Exact copy, no pictures: return all the data below as written.
BEGIN
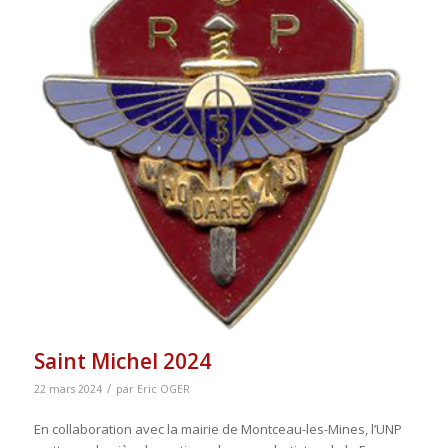
Saint Michel 2024
/
22 mars 2024
par
Eric OGER
En collaboration avec la mairie de Montceau-les-Mines, l’UNP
END
- Worked solution:
Saint Michel 2024
/
22 mars 2024
par
Eric OGER
En collaboration avec la mairie de Montceau-les-Mines, l’UNP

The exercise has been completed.